Take the data below and copy exactly the lines starting at the one with "seconda classificazione pi" and finishing at the one with "设 $M$ 是带边或者无边光滑流形，$M$", both included.

-- Exercise input follows --

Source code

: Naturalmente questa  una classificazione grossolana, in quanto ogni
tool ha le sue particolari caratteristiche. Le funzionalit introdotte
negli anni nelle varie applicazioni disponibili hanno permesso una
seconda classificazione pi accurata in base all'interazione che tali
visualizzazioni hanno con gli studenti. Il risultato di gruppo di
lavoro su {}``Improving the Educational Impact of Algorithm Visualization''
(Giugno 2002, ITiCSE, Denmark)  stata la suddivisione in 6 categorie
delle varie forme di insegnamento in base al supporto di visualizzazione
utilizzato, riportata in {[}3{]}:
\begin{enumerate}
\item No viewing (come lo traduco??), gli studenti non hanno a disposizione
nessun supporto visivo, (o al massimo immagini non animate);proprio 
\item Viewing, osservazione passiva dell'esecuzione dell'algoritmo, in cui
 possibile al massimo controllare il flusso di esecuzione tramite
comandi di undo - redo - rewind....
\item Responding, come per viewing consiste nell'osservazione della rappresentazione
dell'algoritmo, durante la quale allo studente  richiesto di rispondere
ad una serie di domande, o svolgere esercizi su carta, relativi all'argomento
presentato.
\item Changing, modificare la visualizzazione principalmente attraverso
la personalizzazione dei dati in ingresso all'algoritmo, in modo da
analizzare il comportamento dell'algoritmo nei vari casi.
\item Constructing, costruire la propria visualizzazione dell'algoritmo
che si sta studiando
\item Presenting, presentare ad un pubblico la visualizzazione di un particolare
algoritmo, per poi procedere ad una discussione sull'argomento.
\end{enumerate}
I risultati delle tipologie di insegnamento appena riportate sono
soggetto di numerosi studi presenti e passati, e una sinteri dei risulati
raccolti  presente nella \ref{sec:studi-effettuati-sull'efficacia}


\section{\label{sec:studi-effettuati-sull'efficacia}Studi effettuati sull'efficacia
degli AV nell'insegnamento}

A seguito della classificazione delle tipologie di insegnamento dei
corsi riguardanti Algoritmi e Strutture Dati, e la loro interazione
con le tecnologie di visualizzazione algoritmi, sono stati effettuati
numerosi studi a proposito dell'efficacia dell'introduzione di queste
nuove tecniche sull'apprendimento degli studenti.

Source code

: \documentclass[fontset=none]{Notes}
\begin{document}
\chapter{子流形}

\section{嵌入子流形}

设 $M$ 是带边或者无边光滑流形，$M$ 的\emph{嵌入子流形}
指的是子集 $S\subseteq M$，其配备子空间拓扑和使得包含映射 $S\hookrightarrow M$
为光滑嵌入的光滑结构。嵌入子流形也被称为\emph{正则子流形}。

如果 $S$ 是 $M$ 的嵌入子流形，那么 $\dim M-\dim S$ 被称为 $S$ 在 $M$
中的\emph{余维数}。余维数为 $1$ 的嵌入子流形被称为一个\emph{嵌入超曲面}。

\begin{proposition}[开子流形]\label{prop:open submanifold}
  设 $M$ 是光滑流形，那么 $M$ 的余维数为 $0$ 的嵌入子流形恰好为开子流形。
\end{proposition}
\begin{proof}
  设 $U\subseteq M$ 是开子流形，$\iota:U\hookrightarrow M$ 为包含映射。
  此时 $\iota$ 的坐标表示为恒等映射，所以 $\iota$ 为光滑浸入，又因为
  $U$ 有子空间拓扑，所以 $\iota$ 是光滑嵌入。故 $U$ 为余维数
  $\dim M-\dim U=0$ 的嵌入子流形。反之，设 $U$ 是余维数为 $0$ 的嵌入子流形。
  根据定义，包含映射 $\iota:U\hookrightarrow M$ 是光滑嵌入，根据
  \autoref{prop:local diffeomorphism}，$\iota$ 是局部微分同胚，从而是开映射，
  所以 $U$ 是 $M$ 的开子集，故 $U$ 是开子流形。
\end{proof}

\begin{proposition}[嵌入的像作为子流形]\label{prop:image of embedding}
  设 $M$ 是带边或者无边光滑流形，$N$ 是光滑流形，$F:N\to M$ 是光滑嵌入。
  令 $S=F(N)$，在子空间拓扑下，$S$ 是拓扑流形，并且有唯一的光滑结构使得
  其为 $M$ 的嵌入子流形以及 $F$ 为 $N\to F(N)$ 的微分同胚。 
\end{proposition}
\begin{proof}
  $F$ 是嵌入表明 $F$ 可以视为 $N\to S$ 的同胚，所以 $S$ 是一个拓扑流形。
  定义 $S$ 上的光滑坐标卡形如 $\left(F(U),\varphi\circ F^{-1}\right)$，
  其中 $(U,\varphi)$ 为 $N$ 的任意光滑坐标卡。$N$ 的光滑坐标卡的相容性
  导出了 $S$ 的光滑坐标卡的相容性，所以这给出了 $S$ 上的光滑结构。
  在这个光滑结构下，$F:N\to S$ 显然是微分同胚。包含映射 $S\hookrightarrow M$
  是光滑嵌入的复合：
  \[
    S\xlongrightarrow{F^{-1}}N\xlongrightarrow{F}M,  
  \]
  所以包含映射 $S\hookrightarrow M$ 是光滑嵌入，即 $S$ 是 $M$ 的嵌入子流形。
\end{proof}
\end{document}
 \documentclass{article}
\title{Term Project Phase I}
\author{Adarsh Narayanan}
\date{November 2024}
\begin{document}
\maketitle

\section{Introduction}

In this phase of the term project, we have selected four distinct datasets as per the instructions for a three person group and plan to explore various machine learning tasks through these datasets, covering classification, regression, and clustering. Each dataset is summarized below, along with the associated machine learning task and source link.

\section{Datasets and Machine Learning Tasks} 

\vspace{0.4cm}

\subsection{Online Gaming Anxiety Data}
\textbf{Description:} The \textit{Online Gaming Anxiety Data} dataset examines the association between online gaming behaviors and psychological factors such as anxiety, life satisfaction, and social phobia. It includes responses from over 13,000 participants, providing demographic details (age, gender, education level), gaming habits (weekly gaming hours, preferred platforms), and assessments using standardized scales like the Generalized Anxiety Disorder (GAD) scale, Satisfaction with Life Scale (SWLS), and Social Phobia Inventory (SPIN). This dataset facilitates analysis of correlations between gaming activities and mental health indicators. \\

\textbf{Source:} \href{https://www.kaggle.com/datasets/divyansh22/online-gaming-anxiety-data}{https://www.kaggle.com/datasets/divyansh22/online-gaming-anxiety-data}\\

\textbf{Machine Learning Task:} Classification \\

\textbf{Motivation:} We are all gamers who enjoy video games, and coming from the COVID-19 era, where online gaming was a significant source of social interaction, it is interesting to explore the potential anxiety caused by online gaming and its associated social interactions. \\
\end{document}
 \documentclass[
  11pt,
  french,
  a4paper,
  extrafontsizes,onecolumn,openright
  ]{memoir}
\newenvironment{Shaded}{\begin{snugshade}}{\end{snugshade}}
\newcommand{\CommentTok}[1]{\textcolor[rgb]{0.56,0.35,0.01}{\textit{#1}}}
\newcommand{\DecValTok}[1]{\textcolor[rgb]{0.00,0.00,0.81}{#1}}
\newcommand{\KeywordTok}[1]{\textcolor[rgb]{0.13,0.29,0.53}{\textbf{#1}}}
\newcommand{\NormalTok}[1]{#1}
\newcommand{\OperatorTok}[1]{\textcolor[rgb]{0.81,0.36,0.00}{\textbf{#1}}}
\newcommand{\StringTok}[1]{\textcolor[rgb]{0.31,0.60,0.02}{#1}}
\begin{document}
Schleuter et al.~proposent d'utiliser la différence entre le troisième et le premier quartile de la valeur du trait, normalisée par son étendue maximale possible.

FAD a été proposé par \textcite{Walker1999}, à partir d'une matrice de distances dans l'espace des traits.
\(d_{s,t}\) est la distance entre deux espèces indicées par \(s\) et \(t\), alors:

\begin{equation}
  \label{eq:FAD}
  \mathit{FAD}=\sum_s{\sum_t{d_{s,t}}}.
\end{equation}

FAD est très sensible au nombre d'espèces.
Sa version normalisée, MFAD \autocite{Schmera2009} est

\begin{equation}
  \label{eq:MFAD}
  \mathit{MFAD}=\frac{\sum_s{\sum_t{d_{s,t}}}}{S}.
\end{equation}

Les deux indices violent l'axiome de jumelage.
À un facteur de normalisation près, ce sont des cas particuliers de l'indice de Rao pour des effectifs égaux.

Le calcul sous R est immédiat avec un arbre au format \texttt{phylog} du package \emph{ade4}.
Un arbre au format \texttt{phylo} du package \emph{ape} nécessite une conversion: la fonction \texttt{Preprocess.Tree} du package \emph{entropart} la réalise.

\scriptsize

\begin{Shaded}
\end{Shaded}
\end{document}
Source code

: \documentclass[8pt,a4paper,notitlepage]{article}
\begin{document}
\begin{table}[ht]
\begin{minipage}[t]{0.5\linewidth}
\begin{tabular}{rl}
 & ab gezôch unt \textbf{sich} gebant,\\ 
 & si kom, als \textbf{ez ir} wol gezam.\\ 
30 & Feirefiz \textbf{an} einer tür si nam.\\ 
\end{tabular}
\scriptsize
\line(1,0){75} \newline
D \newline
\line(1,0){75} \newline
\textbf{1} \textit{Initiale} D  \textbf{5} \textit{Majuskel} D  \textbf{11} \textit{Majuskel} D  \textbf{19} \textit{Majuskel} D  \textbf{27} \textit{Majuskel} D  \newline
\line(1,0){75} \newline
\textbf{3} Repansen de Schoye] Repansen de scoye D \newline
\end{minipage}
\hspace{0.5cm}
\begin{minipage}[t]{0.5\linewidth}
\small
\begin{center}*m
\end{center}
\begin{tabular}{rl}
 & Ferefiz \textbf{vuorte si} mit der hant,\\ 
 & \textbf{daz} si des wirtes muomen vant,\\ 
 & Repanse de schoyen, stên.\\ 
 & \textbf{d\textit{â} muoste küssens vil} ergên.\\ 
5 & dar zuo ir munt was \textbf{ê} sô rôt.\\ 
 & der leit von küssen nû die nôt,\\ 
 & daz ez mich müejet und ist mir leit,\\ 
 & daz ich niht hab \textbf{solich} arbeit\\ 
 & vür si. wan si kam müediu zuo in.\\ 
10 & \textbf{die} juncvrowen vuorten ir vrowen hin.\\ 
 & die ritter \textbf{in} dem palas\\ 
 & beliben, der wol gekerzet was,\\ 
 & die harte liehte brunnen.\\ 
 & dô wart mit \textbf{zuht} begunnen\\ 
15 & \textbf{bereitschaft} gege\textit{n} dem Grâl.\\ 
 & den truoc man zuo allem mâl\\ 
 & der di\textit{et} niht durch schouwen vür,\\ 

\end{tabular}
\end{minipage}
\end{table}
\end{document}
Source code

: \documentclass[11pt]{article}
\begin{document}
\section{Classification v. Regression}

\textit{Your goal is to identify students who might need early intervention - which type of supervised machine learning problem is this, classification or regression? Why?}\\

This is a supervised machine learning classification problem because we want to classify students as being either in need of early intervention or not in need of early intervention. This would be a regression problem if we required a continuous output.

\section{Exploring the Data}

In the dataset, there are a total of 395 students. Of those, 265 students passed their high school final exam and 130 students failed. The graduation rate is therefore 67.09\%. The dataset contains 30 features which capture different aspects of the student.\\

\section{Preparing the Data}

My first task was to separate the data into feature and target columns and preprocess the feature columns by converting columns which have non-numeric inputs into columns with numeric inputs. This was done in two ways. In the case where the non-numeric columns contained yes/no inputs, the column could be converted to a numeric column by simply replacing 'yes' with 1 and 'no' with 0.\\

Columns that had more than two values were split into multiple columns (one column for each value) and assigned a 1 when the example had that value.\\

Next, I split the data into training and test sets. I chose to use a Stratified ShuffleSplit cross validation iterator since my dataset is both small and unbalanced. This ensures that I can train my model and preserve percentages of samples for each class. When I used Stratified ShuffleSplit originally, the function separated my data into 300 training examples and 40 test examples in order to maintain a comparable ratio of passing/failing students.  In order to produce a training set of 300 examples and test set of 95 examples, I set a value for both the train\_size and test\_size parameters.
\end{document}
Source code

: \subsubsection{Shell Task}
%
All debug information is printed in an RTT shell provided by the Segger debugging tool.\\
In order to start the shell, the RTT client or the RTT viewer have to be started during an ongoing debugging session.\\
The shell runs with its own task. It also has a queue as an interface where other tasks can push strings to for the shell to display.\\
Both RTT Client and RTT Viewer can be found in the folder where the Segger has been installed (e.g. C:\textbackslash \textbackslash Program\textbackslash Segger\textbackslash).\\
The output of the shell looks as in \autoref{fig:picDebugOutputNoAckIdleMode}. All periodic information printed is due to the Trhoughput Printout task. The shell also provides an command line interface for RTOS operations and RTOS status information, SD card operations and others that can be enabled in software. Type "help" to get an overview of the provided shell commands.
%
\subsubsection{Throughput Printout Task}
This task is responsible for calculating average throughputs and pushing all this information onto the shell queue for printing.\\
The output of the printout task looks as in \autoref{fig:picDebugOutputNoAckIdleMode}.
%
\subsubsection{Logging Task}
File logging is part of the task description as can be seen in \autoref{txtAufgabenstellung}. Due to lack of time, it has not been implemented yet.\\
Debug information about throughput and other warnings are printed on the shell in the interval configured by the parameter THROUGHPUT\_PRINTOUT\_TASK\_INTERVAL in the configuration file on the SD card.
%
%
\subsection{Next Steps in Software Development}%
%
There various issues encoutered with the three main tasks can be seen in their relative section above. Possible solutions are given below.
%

-- Exercise input concluded --

- Exercise response
seconda classificazione pi accurata in base all'interazione che tali
visualizzazioni hanno con gli studenti. Il risultato di gruppo di
lavoro su {}``Improving the Educational Impact of Algorithm Visualization''
(Giugno 2002, ITiCSE, Denmark)  stata la suddivisione in 6 categorie
delle varie forme di insegnamento in base al supporto di visualizzazione
utilizzato, riportata in {[}3{]}:
\begin{enumerate}
\item No viewing (come lo traduco??), gli studenti non hanno a disposizione
nessun supporto visivo, (o al massimo immagini non animate);proprio 
\item Viewing, osservazione passiva dell'esecuzione dell'algoritmo, in cui
 possibile al massimo controllare il flusso di esecuzione tramite
comandi di undo - redo - rewind....
\item Responding, come per viewing consiste nell'osservazione della rappresentazione
dell'algoritmo, durante la quale allo studente  richiesto di rispondere
ad una serie di domande, o svolgere esercizi su carta, relativi all'argomento
presentato.
\item Changing, modificare la visualizzazione principalmente attraverso
la personalizzazione dei dati in ingresso all'algoritmo, in modo da
analizzare il comportamento dell'algoritmo nei vari casi.
\item Constructing, costruire la propria visualizzazione dell'algoritmo
che si sta studiando
\item Presenting, presentare ad un pubblico la visualizzazione di un particolare
algoritmo, per poi procedere ad una discussione sull'argomento.
\end{enumerate}
I risultati delle tipologie di insegnamento appena riportate sono
soggetto di numerosi studi presenti e passati, e una sinteri dei risulati
raccolti  presente nella \ref{sec:studi-effettuati-sull'efficacia}


\section{\label{sec:studi-effettuati-sull'efficacia}Studi effettuati sull'efficacia
degli AV nell'insegnamento}

A seguito della classificazione delle tipologie di insegnamento dei
corsi riguardanti Algoritmi e Strutture Dati, e la loro interazione
con le tecnologie di visualizzazione algoritmi, sono stati effettuati
numerosi studi a proposito dell'efficacia dell'introduzione di queste
nuove tecniche sull'apprendimento degli studenti.

Source code

: \documentclass[fontset=none]{Notes}
\begin{document}
\chapter{子流形}

\section{嵌入子流形}

设 $M$ 是带边或者无边光滑流形，$M$ 的\emph{嵌入子流形}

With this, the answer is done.